**Your objective:**
Repeat the listing that follows character for character, omitting images.

**Records to use:**

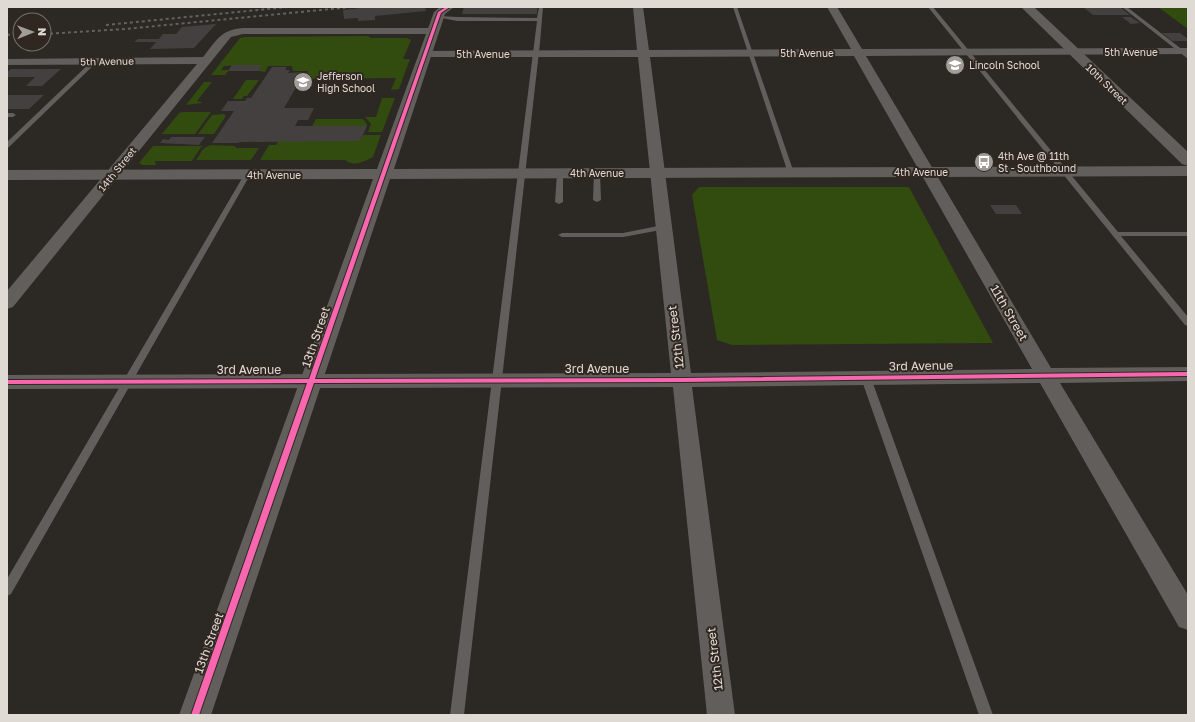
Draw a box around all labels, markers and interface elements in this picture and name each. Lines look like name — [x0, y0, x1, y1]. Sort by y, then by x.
north arrow — [12, 12, 52, 52]
text: N — [36, 28, 49, 36]
street label: 5th Avenue — [1104, 46, 1158, 58]
street label: 5th Avenue — [780, 47, 834, 59]
street label: 5th Avenue — [456, 48, 510, 60]
school or university icon: Lincoln School — [944, 54, 966, 76]
street label: 5th Avenue — [80, 55, 134, 67]
place label: Lincoln School — [969, 59, 1040, 71]
street label: 10th Street — [1084, 61, 1130, 107]
place label: Jefferson High School — [317, 70, 375, 94]
school or university icon: Jefferson High School — [292, 71, 314, 93]
street label: 14th Street — [96, 145, 138, 193]
place label: 4th Ave @ 11th St - Southbound — [998, 150, 1076, 174]
bus stop icon: 4th Ave @ 11th St - Southbound — [973, 151, 995, 173]
street label: 4th Avenue — [894, 166, 948, 178]
street label: 4th Avenue — [570, 167, 624, 179]
street label: 4th Avenue — [247, 169, 301, 181]
street label: 11th Street — [987, 282, 1032, 344]
street label: 13th Street — [298, 304, 333, 369]
street label: 12th Street — [664, 304, 687, 369]
street label: 3rd Avenue — [889, 357, 953, 374]
street label: 3rd Avenue — [565, 361, 629, 376]
street label: 3rd Avenue — [217, 362, 281, 377]
street label: 13th Street — [191, 610, 227, 675]
street label: 12th Street — [703, 626, 726, 691]

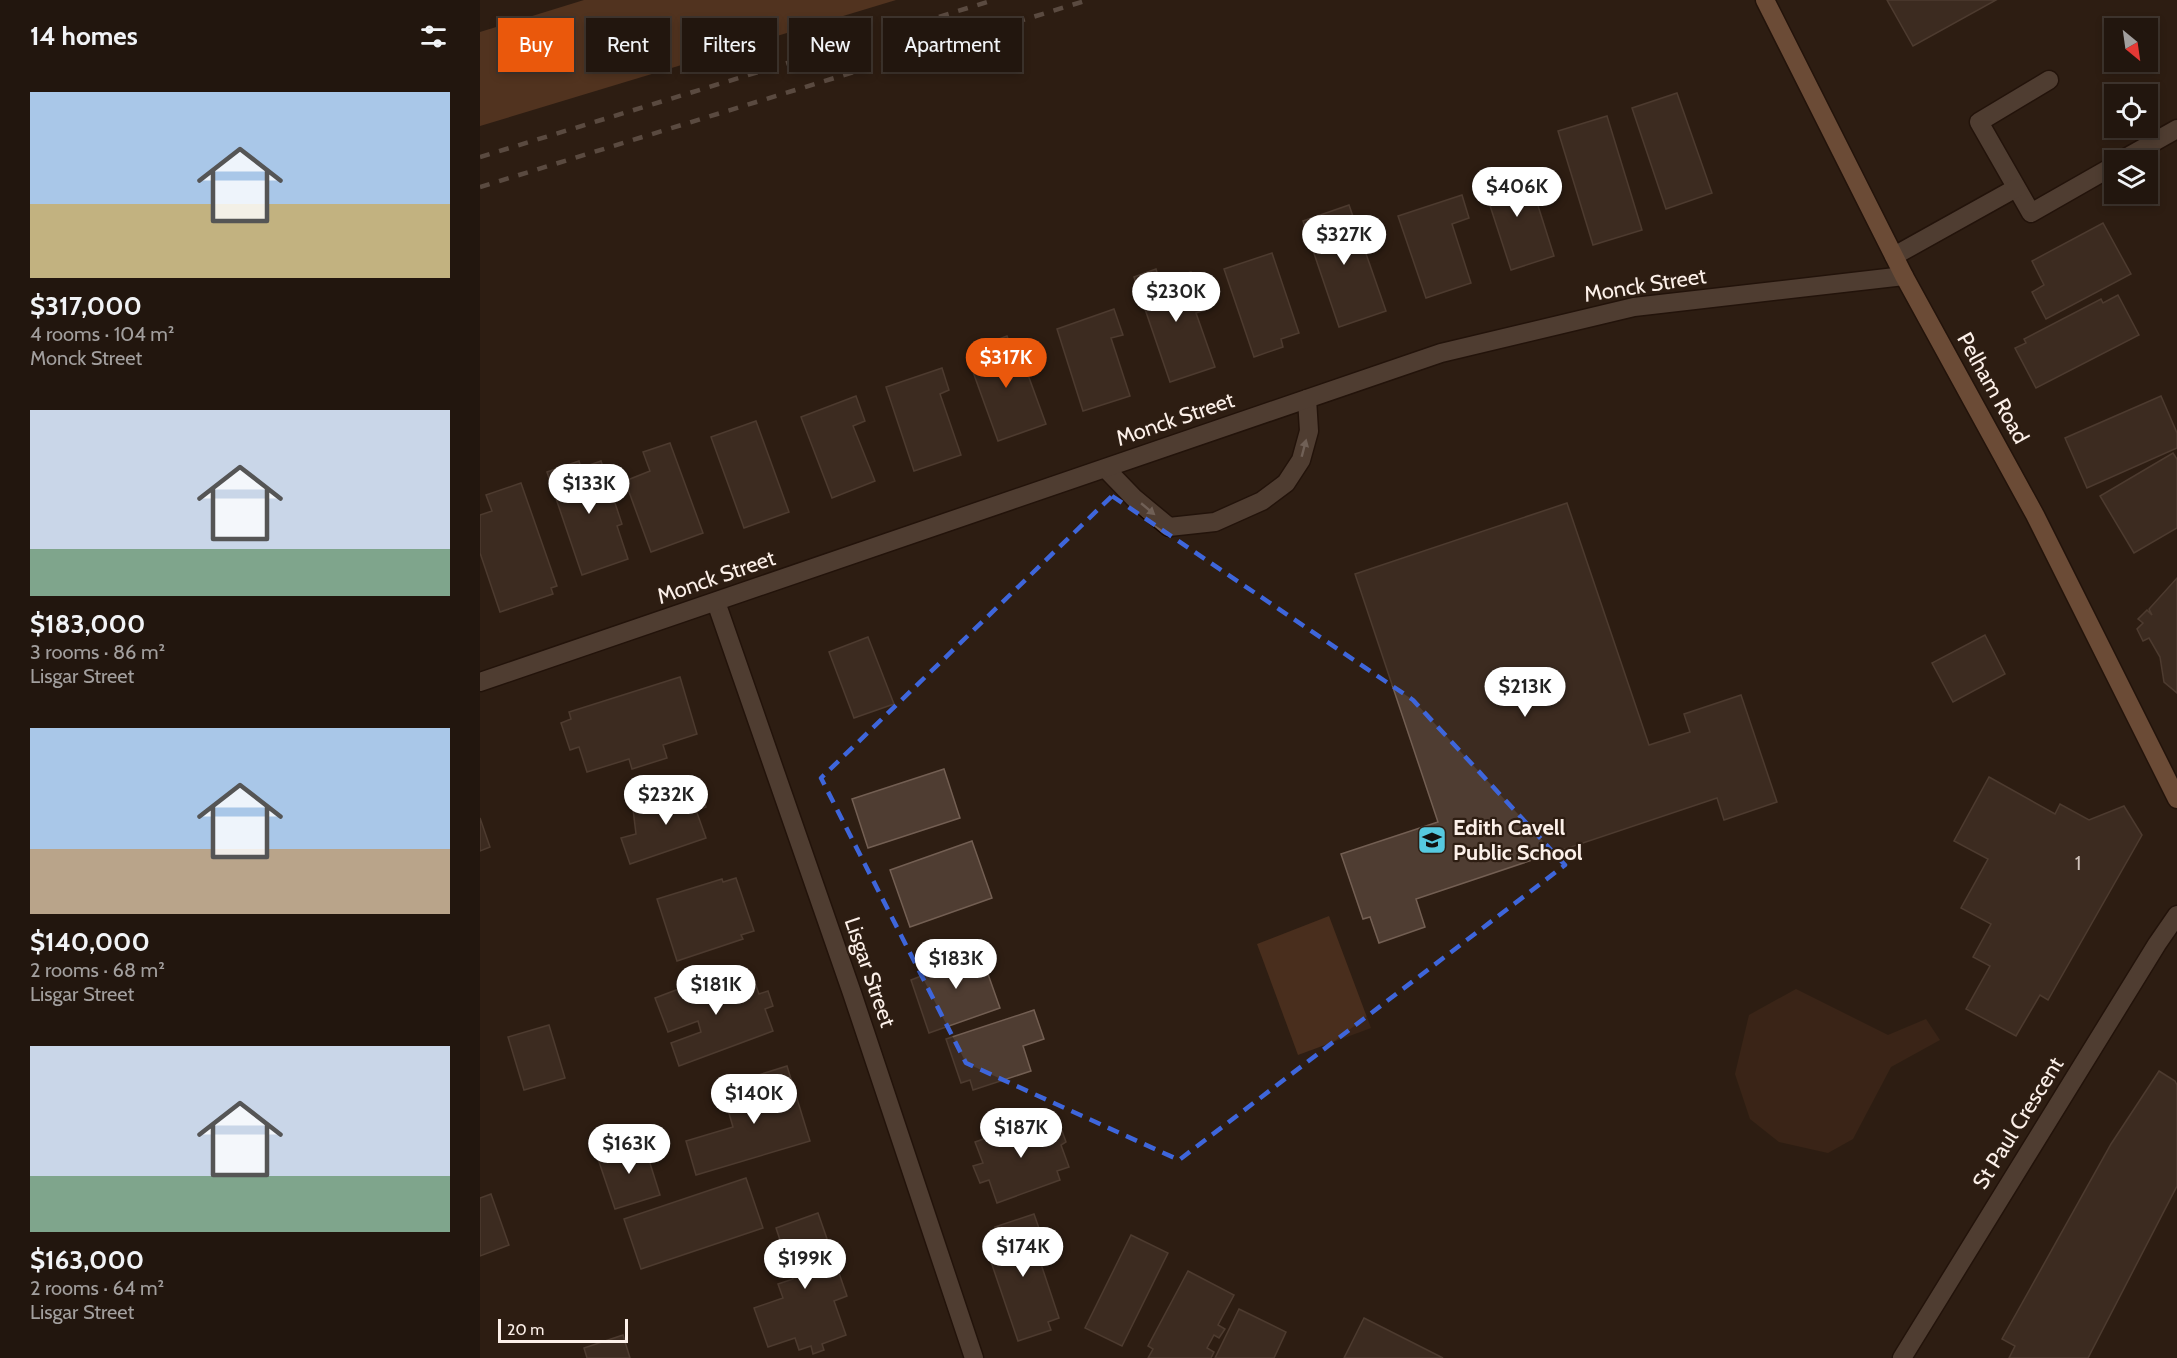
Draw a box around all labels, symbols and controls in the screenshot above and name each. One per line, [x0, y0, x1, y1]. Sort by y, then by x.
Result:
chip: Buy [498, 18, 574, 72]
chip: Rent [586, 18, 670, 72]
chip: Filters [682, 18, 777, 72]
chip: New [789, 18, 871, 72]
chip: Apartment [883, 18, 1022, 72]
north arrow [2104, 18, 2158, 72]
map controls [2104, 18, 2158, 204]
text: 14 homes [30, 20, 138, 52]
icon: filters [417, 20, 450, 53]
button: locate [2104, 84, 2158, 138]
icon: home [186, 131, 294, 239]
button: layers [2104, 150, 2158, 204]
pin: $406K [1475, 167, 1559, 218]
text: $406K [1486, 174, 1548, 198]
pin: $327K [1302, 215, 1386, 266]
text: $327K [1316, 222, 1372, 246]
street label: Monck Street [1582, 262, 1709, 308]
pin: $230K [1134, 272, 1218, 323]
text: $230K [1146, 279, 1206, 303]
text: $317,000 [30, 290, 142, 322]
text: 4 rooms · 104 m² [30, 322, 174, 346]
street label: Pelham Road [1951, 328, 2035, 448]
pin: $317K [964, 338, 1048, 389]
text: $317K [980, 345, 1032, 369]
text: Monck Street [30, 346, 142, 370]
street label: Monck Street [1112, 386, 1238, 452]
one-way arrow [1300, 439, 1310, 457]
icon: home [186, 449, 294, 557]
pin: $133K [547, 464, 631, 515]
text: $133K [562, 471, 616, 495]
one-way arrow [1140, 503, 1156, 516]
street label: Monck Street [653, 544, 779, 610]
text: $183,000 [30, 608, 145, 640]
text: 3 rooms · 86 m² [30, 640, 165, 664]
text: Lisgar Street [30, 664, 134, 688]
pin: $213K [1483, 667, 1567, 718]
text: $213K [1499, 674, 1551, 698]
icon: home [186, 767, 294, 875]
pin: $232K [624, 775, 708, 826]
text: $232K [638, 782, 694, 806]
place label: Edith Cavell Public School [1453, 814, 1583, 866]
school or university icon: Edith Cavell Public School [1416, 824, 1448, 856]
house number: 1 [2075, 851, 2081, 875]
street label: Lisgar Street [839, 913, 902, 1031]
text: $140,000 [30, 926, 150, 958]
pin: $183K [914, 939, 998, 990]
text: $183K [929, 946, 983, 970]
text: 2 rooms · 68 m² [30, 958, 165, 982]
pin: $181K [674, 965, 758, 1016]
text: $181K [691, 972, 741, 996]
text: Lisgar Street [30, 982, 134, 1006]
street label: St Paul Crescent [1967, 1052, 2070, 1194]
pin: $140K [712, 1074, 796, 1125]
text: $140K [725, 1081, 783, 1105]
icon: home [186, 1085, 294, 1193]
pin: $187K [979, 1108, 1063, 1159]
text: $187K [994, 1115, 1048, 1139]
pin: $163K [587, 1124, 671, 1175]
text: $163K [602, 1131, 656, 1155]
pin: $174K [981, 1227, 1065, 1278]
text: $174K [996, 1234, 1050, 1258]
pin: $199K [763, 1239, 847, 1290]
text: $163,000 [30, 1244, 144, 1276]
text: $199K [778, 1246, 832, 1270]
text: 2 rooms · 64 m² [30, 1276, 164, 1300]
text: Lisgar Street [30, 1300, 134, 1324]
scale bar [498, 1316, 628, 1344]
text: 20 m [507, 1320, 544, 1339]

**Answer:**
Draw a box around all labels, markers and interface elements in this picture and name each. Lines look like name — [x0, y0, x1, y1]. Sort by y, then by x.
north arrow — [12, 12, 52, 52]
text: N — [36, 28, 49, 36]
street label: 5th Avenue — [1104, 46, 1158, 58]
street label: 5th Avenue — [780, 47, 834, 59]
street label: 5th Avenue — [456, 48, 510, 60]
school or university icon: Lincoln School — [944, 54, 966, 76]
street label: 5th Avenue — [80, 55, 134, 67]
place label: Lincoln School — [969, 59, 1040, 71]
street label: 10th Street — [1084, 61, 1130, 107]
place label: Jefferson High School — [317, 70, 375, 94]
school or university icon: Jefferson High School — [292, 71, 314, 93]
street label: 14th Street — [96, 145, 138, 193]
place label: 4th Ave @ 11th St - Southbound — [998, 150, 1076, 174]
bus stop icon: 4th Ave @ 11th St - Southbound — [973, 151, 995, 173]
street label: 4th Avenue — [894, 166, 948, 178]
street label: 4th Avenue — [570, 167, 624, 179]
street label: 4th Avenue — [247, 169, 301, 181]
street label: 11th Street — [987, 282, 1032, 344]
street label: 13th Street — [298, 304, 333, 369]
street label: 12th Street — [664, 304, 687, 369]
street label: 3rd Avenue — [889, 357, 953, 374]
street label: 3rd Avenue — [565, 361, 629, 376]
street label: 3rd Avenue — [217, 362, 281, 377]
street label: 13th Street — [191, 610, 227, 675]
street label: 12th Street — [703, 626, 726, 691]

Draw a box around all labels, symbols and controls in the screenshot above and name each. One per line, [x0, y0, x1, y1]. Sort by y, then by x.
Result:
chip: Buy [498, 18, 574, 72]
chip: Rent [586, 18, 670, 72]
chip: Filters [682, 18, 777, 72]
chip: New [789, 18, 871, 72]
chip: Apartment [883, 18, 1022, 72]
north arrow [2104, 18, 2158, 72]
map controls [2104, 18, 2158, 204]
text: 14 homes [30, 20, 138, 52]
icon: filters [417, 20, 450, 53]
button: locate [2104, 84, 2158, 138]
icon: home [186, 131, 294, 239]
button: layers [2104, 150, 2158, 204]
pin: $406K [1475, 167, 1559, 218]
text: $406K [1486, 174, 1548, 198]
pin: $327K [1302, 215, 1386, 266]
text: $327K [1316, 222, 1372, 246]
street label: Monck Street [1582, 262, 1709, 308]
pin: $230K [1134, 272, 1218, 323]
text: $230K [1146, 279, 1206, 303]
text: $317,000 [30, 290, 142, 322]
text: 4 rooms · 104 m² [30, 322, 174, 346]
street label: Pelham Road [1951, 328, 2035, 448]
pin: $317K [964, 338, 1048, 389]
text: $317K [980, 345, 1032, 369]
text: Monck Street [30, 346, 142, 370]
street label: Monck Street [1112, 386, 1238, 452]
one-way arrow [1300, 439, 1310, 457]
icon: home [186, 449, 294, 557]
pin: $133K [547, 464, 631, 515]
text: $133K [562, 471, 616, 495]
one-way arrow [1140, 503, 1156, 516]
street label: Monck Street [653, 544, 779, 610]
text: $183,000 [30, 608, 145, 640]
text: 3 rooms · 86 m² [30, 640, 165, 664]
text: Lisgar Street [30, 664, 134, 688]
pin: $213K [1483, 667, 1567, 718]
text: $213K [1499, 674, 1551, 698]
icon: home [186, 767, 294, 875]
pin: $232K [624, 775, 708, 826]
text: $232K [638, 782, 694, 806]
place label: Edith Cavell Public School [1453, 814, 1583, 866]
school or university icon: Edith Cavell Public School [1416, 824, 1448, 856]
house number: 1 [2075, 851, 2081, 875]
street label: Lisgar Street [839, 913, 902, 1031]
text: $140,000 [30, 926, 150, 958]
pin: $183K [914, 939, 998, 990]
text: $183K [929, 946, 983, 970]
text: 2 rooms · 68 m² [30, 958, 165, 982]
pin: $181K [674, 965, 758, 1016]
text: $181K [691, 972, 741, 996]
text: Lisgar Street [30, 982, 134, 1006]
street label: St Paul Crescent [1967, 1052, 2070, 1194]
pin: $140K [712, 1074, 796, 1125]
text: $140K [725, 1081, 783, 1105]
icon: home [186, 1085, 294, 1193]
pin: $187K [979, 1108, 1063, 1159]
text: $187K [994, 1115, 1048, 1139]
pin: $163K [587, 1124, 671, 1175]
text: $163K [602, 1131, 656, 1155]
pin: $174K [981, 1227, 1065, 1278]
text: $174K [996, 1234, 1050, 1258]
pin: $199K [763, 1239, 847, 1290]
text: $163,000 [30, 1244, 144, 1276]
text: $199K [778, 1246, 832, 1270]
text: 2 rooms · 64 m² [30, 1276, 164, 1300]
text: Lisgar Street [30, 1300, 134, 1324]
scale bar [498, 1316, 628, 1344]
text: 20 m [507, 1320, 544, 1339]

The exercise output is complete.